Data API
Categories:
2 minute read
Public Data API
You can query the data from OERSI on-the-fly and use it directly in your application, as well as download the data in bulk for further use.
The metadata of the OER of oersi.org are stored in an Elasticsearch index oer_data
. The Elasticsearch API is open and available to everyone (readonly). Search queries should always address the oer_data
index, otherwise conflicts with other indexes may occur.

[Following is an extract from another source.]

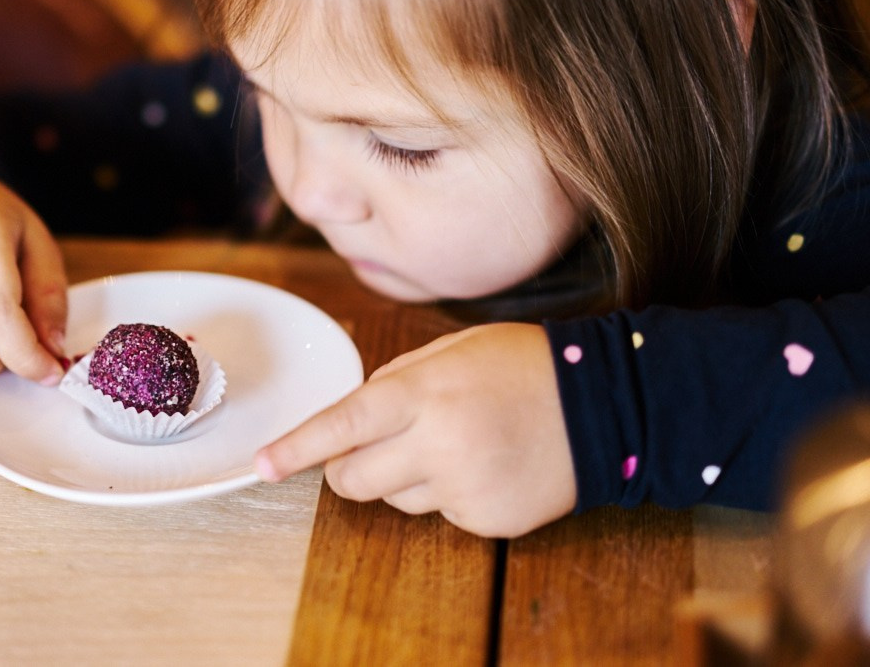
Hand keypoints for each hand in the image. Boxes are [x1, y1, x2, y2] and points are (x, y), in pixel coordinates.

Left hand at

For information on using the Elasticsearch API, see
- https://www.elastic.co/guide/en/elasticsearch/reference/current/search-search.html
- https://www.elastic.co/guide/en/elasticsearch/reference/current/query-dsl.html
Data endpoint: https://oersi.org/resources/api/search/
Note: the endpoint https://oersi.org/resources/api-internal/search/ is still available, but deprecated and will be removed in the future. Please use https://oersi.org/resources/api/search/ instead.
Search
Build your Elasticsearch Query, submit it to the OERSI data endpoint and use the results directly.
Example on-the-fly search
Search for “Klimawandel”
curl -X 'POST' 'https://oersi.org/resources/api/search/oer_data/_search?pretty' \
-H 'Content-Type: application/json' -H 'accept: application/json' \
-d '{"size":20,"from":0,"query": { "multi_match": { "query": "Klimawandel", "fields": ["name", "description", "keywords"]}},"sort": [{"id":"asc"}]}'
Bulk Download
The most stable access is with Elasticsearch’s PIT (point in time). See https://www.elastic.co/guide/en/elasticsearch/reference/current/point-in-time-api.html
Example bulk download
1. Create PIT
curl -X 'POST' 'https://oersi.org/resources/api/search/oer_data/_pit?keep_alive=1m&pretty' -H 'accept: application/json'
=> remember id for further processing (below <YOUR_PIT_ID>
)
2. Search (1000 results each) here at the example twillo
2.1 Search for the first 1000 hits
curl -X 'POST' 'https://oersi.org/resources/api/search/_search?pretty' -H 'Content-Type: application/json' -H 'accept: application/json' -d '{"size":1000,"query": {"match": {"mainEntityOfPage.provider.name": "twillo"}},"pit": {"id": "<YOUR_PIT_ID>", "keep_alive": "1m"}, "sort": [{"id":"asc"}], "track_total_hits": true}'
2.2 Determine YOUR_LAST_SORT_RESULT (“sort” entry of the last hit)
...
"sort" : [
"https://oer.identifier",
35297
]
}
]
}
}
2.3 Repeat search until no more hits are found
curl -X 'POST' 'https://oersi.org/resources/api/search/_search?pretty' -H 'Content-Type: application/json' -H 'accept: application/json' -d '{"size":1000,"query": {"match": {"mainEntityOfPage.provider.name": "twillo"}},"pit": {"id": "<YOUR_PIT_ID>", "keep_alive": "1m"}, "sort": [{"id":"asc"}], "track_total_hits": true, "search_after": <YOUR_LAST_SORT_RESULT>}'
3. Delete PIT
curl -X DELETE https://oersi.org/resources/api/search/_pit -H 'Content-Type: application/json' -d '{"id":"<YOUR_PIT_ID>"}'
Metadata dump
OERSI provides two metadata dumps which you can download:
- json: https://oersi.org/resources/dumps/oer_data.ndjson
- MARCXML: https://oersi.org/resources/dumps/oer_data.mrc.xml
The dumps are updated once a week after the weekly cleanup.